→ EXTRAIT CHOISI:
Plus loin dans ses motifs, mon collègue a résumé les exigences qui sont directement applicables à la présente affaire :

[10]  Par conséquent, je conclus que la Direction générale des enquêtes a satisfait à son obligation d’équité, au niveau requis, en remettant à la demanderesse une copie des lignes directrices et en l’informant que sa plainte serait traitée conformément aux conditions énoncées dans ce document. Si elle avait lu les lignes directrices, Mme Lakic aurait su que le délai était une question pertinente et personne ne l’a empêchée de formuler des observations pertinentes à ce sujet.

[48]  C’est ce qui s’est produit en l’espèce. La demanderesse a obtenu un lien vers les Lignes directrices. Le DCT montre un échange de courriels avec la demanderesse qui portent directement sur sa demande d’enquête.

→ DONNÉES BRUTES:
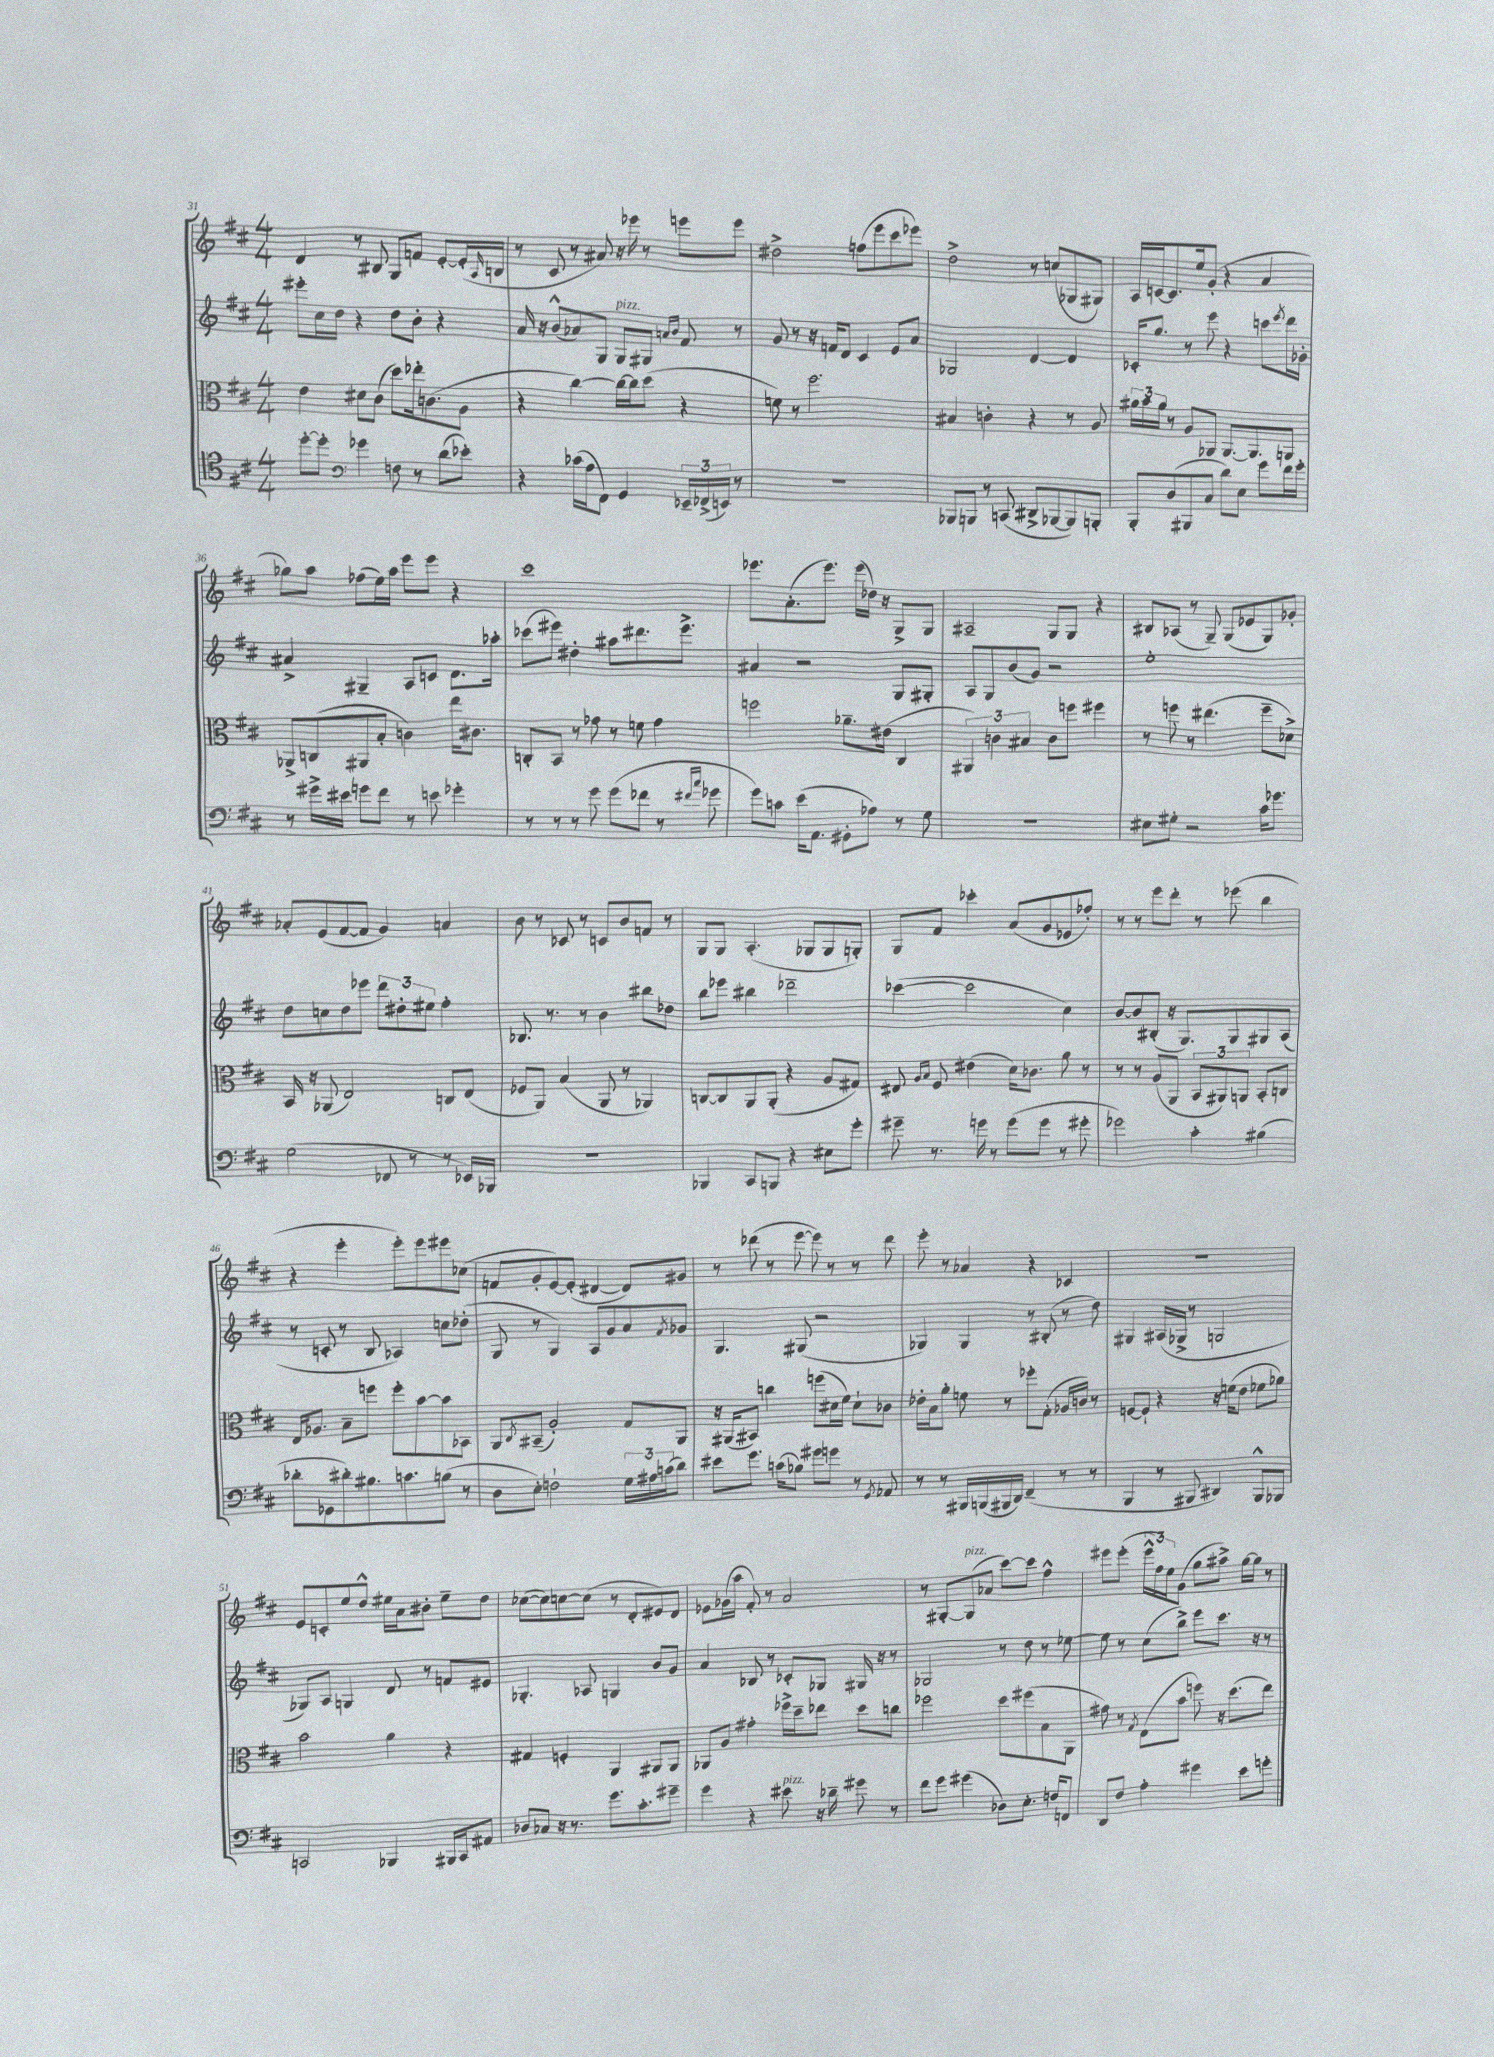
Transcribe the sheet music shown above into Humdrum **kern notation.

→ À FAIRE:
Poursuivez l'extrait sur l'obligation d'équité après sa dernière phrase. Les données ne sont pas nécessaires ici.

→ RÉPONSE:
[49]  Encore plus important sans doute, le DCT renferme la demande d’emploi présentée par Mme Badmus, accompagnée des questions et des réponses jugées insuffisantes ainsi que des commentaires manuscrits où sont motivées succinctement les notes accordées. Il a été allégué que la demande d’emploi n’avait pas été transmise à la CFP, ce qui est infirmé par la présence dans le dossier de la correspondance entre les fonctionnaires du MAC et la CFP, où les motifs sont également débattus. En outre, le rapport de l’agent de la CFP qui a examiné l’affaire démontre que la demande d’emploi a été examinée. Il est clair que la CFP avait en main cette demande et les motifs expliquant les notes accordées relativement aux quatre qualifications essentielles jugées insuffisantes.

[50]  Il est allégué dans l’avis de demande que la [traduction« note préjudiciable » n’aurait pas été sollicitée ni consultée par la Commission avant que cette dernière décide de ne pas mener d’enquête. La preuve ne permet pas d’affirmer une telle chose. En fait, elle démontre le contraire. Le DCT contient le « Formulaire de demande d’enquête visant un processus de nomination », qui mentionne la phrase à laquelle Mme Badmus s’oppose. Par souci de commodité, je la reproduis à nouveau :

[traduction]

Nous avons le regret de vous informer que votre candidature n’a pas été retenue dans le cadre du processus mentionné plus haut, car vous n’avez pas obtenu la note de passage pour au moins une des qualifications essentielles.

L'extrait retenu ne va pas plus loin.